Hamstead Hall Academy

Hamstead Hall Academy
Part of the Hamstead Hall Academy Trust Hamstead Hall Sixth Form

  • Pride

  • Persistence

  • Patience

  • Preparation

  • Progress

"Success for All through Hard Work and Harmony"

GCSE Results

We would like to congratulate all our Year 11 students for their GCSE Results. Many of our students have achieved excellent results and should feel very proud. However, we also recognise that some of our students will be disappointed with some of their grades and there is little we can say or do to change that. Further to the information shared earlier in the year, we would like to explain how the Centre Assessed Grades (CAGs) were determined. When lock down for the country was announced and schools were closed for most students, the Secretary of State for Education, Gavin Williamson, announced that exams would not take place for Years 11 and 13 and schools would be asked to provide a Centre Assessed Grade (CAG). Schools were asked to provide the most accurate grade they could for what they thought students would achieve had they sat the exams. Schools were asked to draw upon a range of different evidence such as previous assessments and exams, classwork and homework as well as referencing local and national standards for achievement. Schools were urged to be realistic and were informed that unduly high grades would be moderated down.
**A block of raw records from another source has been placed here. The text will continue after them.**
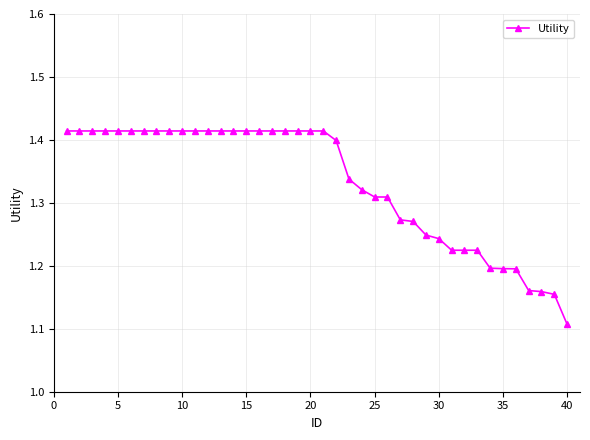

Does the chart have visible grid lines?

Yes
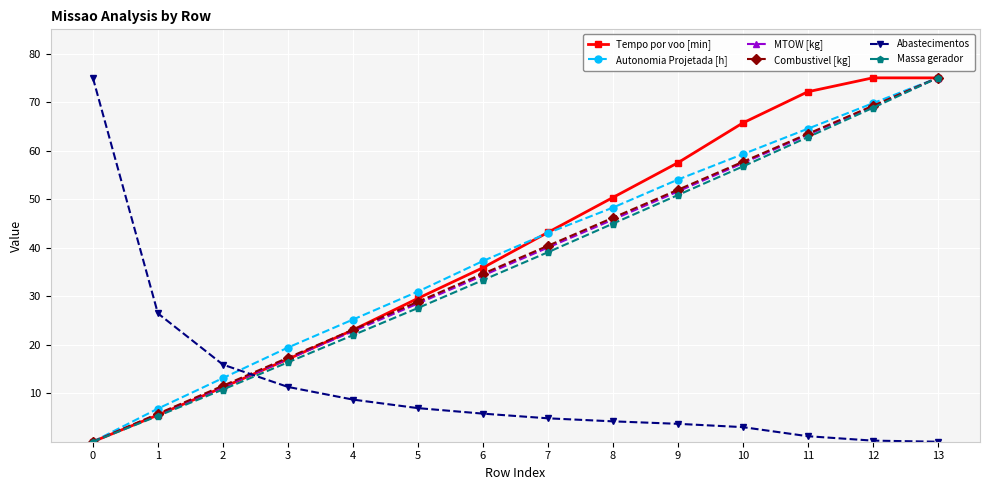

How many lines are shown in the chart?

6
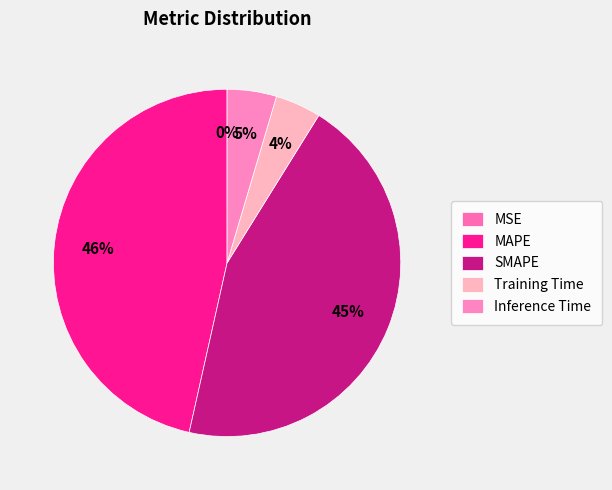

How many slices are in this pie chart?

5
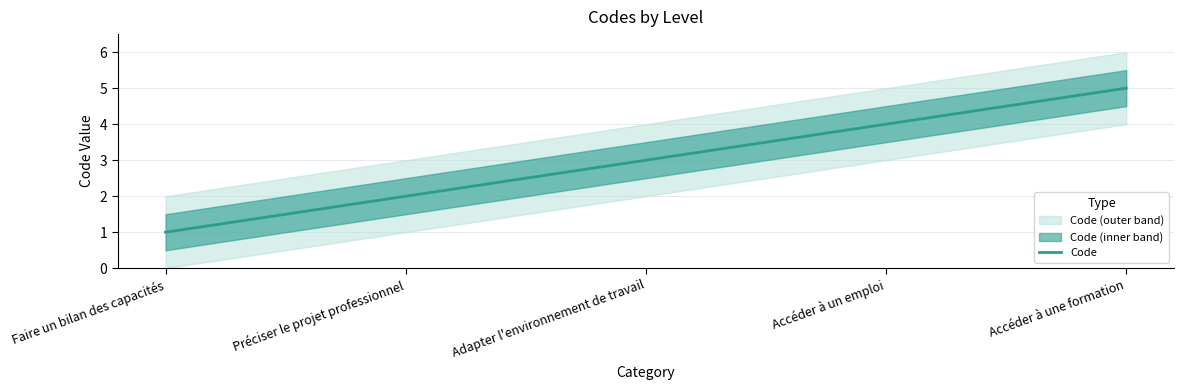

Does the chart have visible grid lines?

Yes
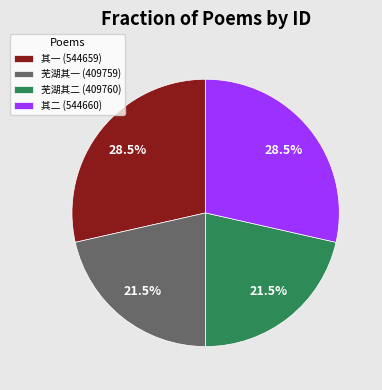

Does 芜湖其一 (409759) represent more than half of the total?

No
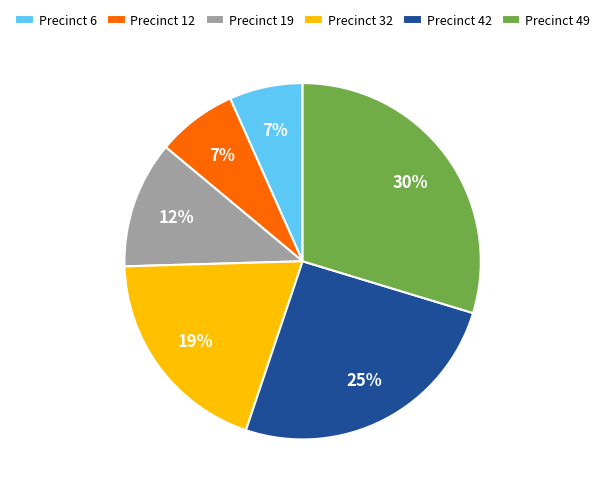

Which has a higher value, Precinct 32 or Precinct 42?

Precinct 42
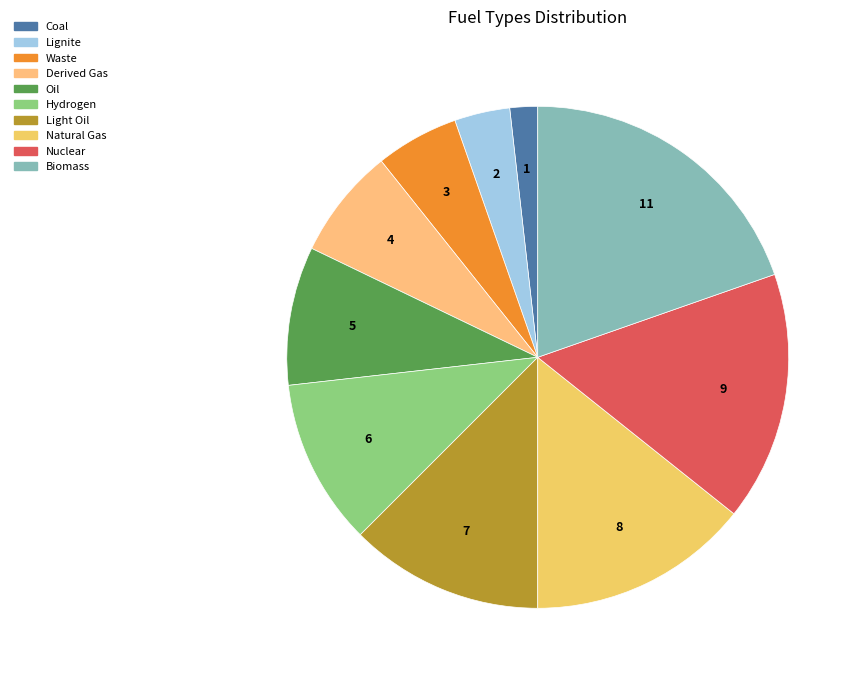

What is the largest slice in the pie chart?

Biomass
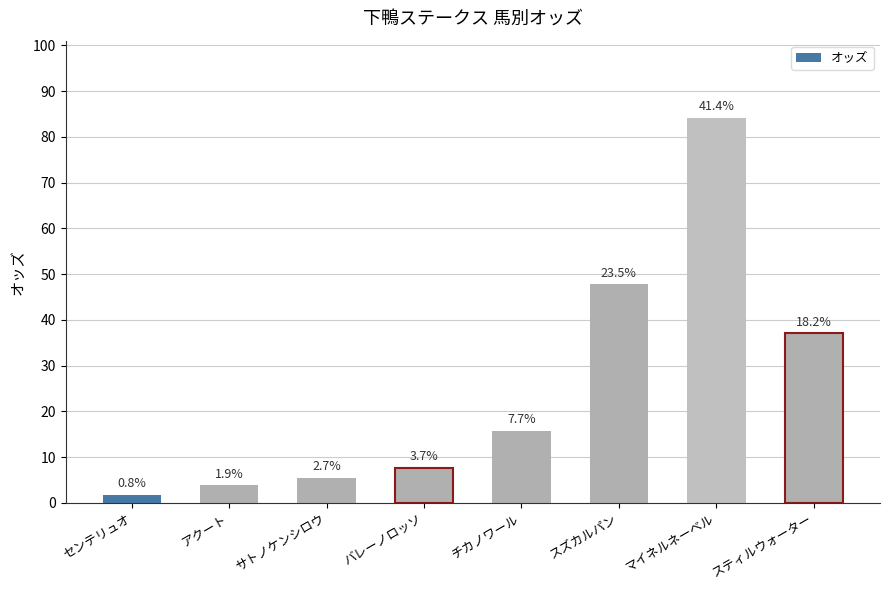

How many bars are there in total?

8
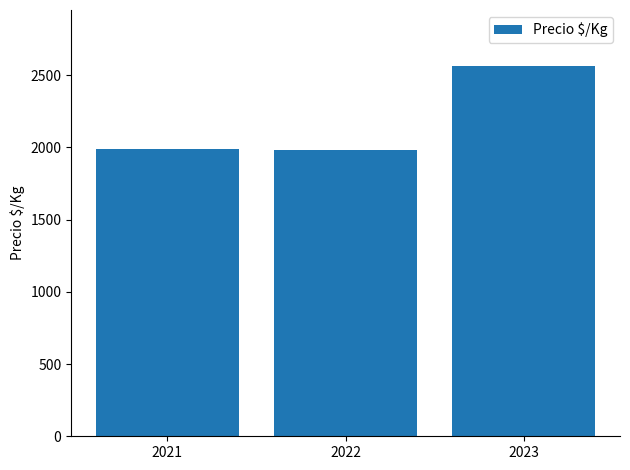

What is the value of the 2nd bar from the left?

1984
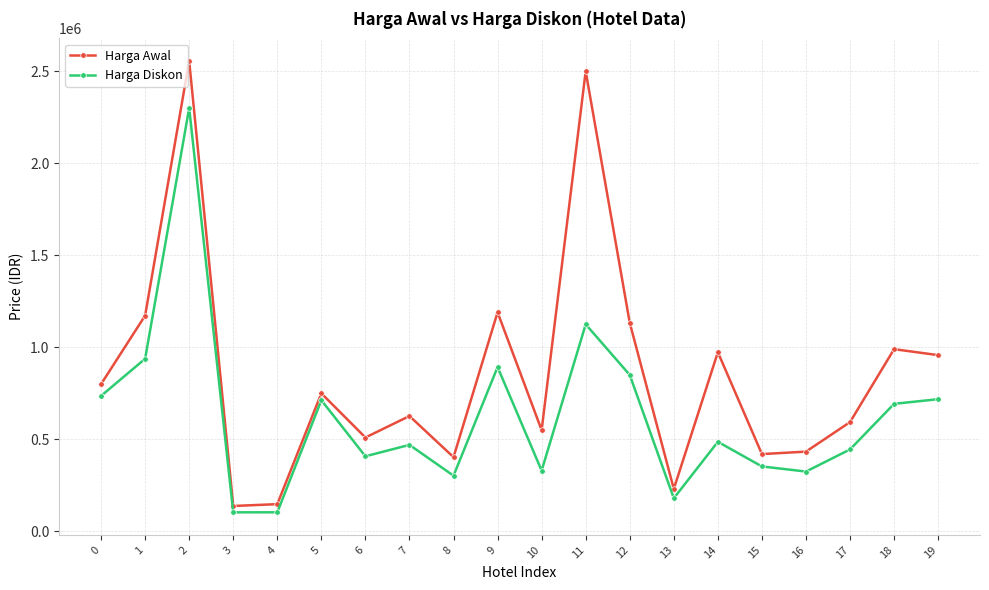

What is the difference between the maximum and minimum values in the Harga Awal series?

2417760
When arriving at the CAGs, that we felt the exam boards would consider realistic and accurate, we implemented a rigorous and extensive moderation process which compared these grades with the previous GCSE achievement of students at Hamstead Hall as well as in England. These CAGs were submitted to the exam boards who intended to apply a statistical algorithm to standardise the grades with all students in England. This week the government announced a U-Turn and decided that no grades would be moderated down. We welcomed this news following the turbulence of the recent A-Level Results.

Although many students will be pleased with their grades, we understand that nothing can placate the frustration students feel who received grades below what they had hoped for, having not had the opportunity to complete exams and demonstrate their achievement.

We appreciate this frustration and sympathise fully but we did what we could within the remit provided by the government and the Exam Boards. We can assure you that it has been a very challenging process in an unprecedented period.

Ofqual have given the following guidance for students following the releases of their grades:

Even if your results aren’t what you were hoping for, you might still be able to move on to the next stage of your education or employment as you had planned. If you have concerns about how your grades were arrived at you should talk to your school or college about your options. It is important to remember that:

  1. You can ask your school or college to check whether it made an administrative error when submitting information to the exam board. Administrative errors might include, for example, mixing up 2 students with similar names, or accidentally copying across the wrong data, but do not relate to the professional judgements of centres in assigning CAGs. If your school or college finds it made a mistake in the information it provided it can ask the exam board to correct it.
  2. Your school or college can appeal to the exam board on your behalf if it believes the exam board made a mistake when it communicated your grades.
  3. You cannot challenge your school or college under the appeals process on the centre assessment grades it submitted or your rank order positions. Any appeal would have to be undertaken by someone better placed than your teachers to judge your
    likely grade if exams had taken place. In the unique circumstances of this summer, we do not believe there is such a person.
  4. You cannot appeal because your mock result was higher than the grade you were awarded. Your mock grade will have been taken into account in determining your centre assessment grade. You will either receive your centre assessment grade or
    your calculated grade (whichever is higher).

 Ofqual: August 2020

We fully understand that this information from Ofqual leaves very little options for students who have received grades lower than those they had hoped for or expected but we hope that all of our students are able to move onto the next stage of their education. During the last few months, our sixth form team have been in contact with most students in Year 11 to discuss options for them. We look forward to welcoming most of them back to our sixth form in September.

We wish all our students the best for the next stage of their education or training.